> [Your assignment]
Could you turn the lines of text in the records below into a single numbered list, skipping any blank lines and leaving out the pictures?

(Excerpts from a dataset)
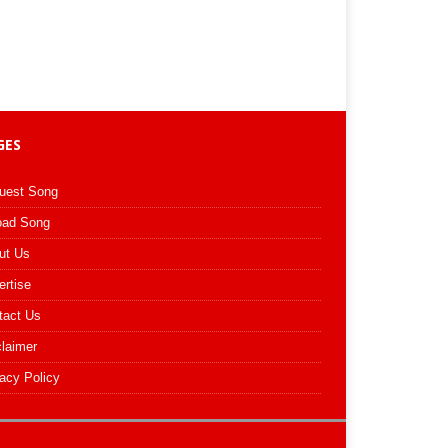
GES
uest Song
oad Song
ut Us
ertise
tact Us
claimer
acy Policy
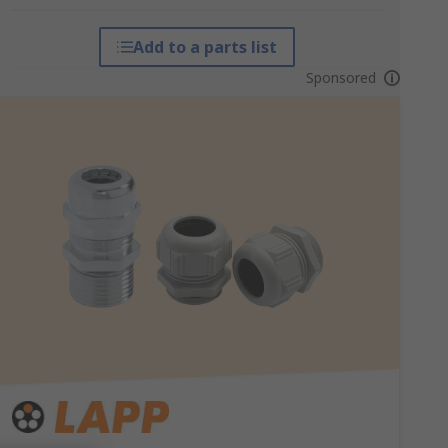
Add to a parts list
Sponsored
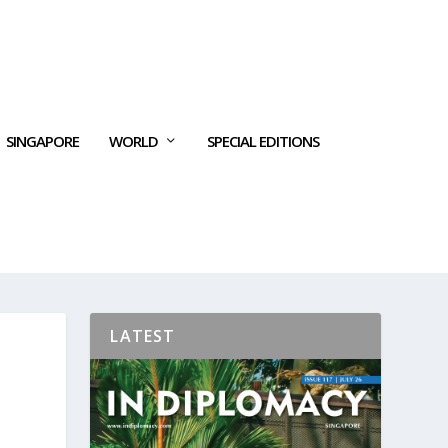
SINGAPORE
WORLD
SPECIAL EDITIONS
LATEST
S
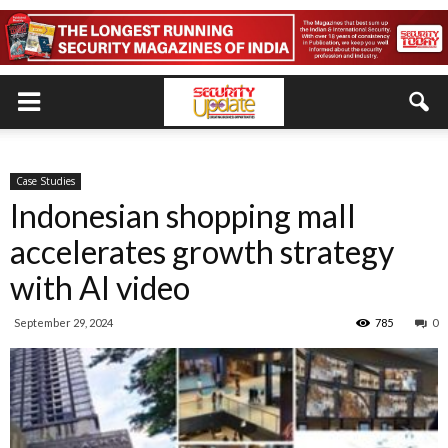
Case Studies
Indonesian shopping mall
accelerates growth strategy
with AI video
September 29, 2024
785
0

> [Answer for this exercise]
1. GES
2. uest Song
3. oad Song
4. ut Us
5. ertise
6. tact Us
7. claimer
8. acy Policy
9. Add to a parts list
10. Sponsored
11. SINGAPORE
12. WORLD
13. SPECIAL EDITIONS
14. LATEST
15. S
16. Case Studies
17. Indonesian shopping mall
18. accelerates growth strategy
19. with AI video
20. September 29, 2024
21. 785
22. 0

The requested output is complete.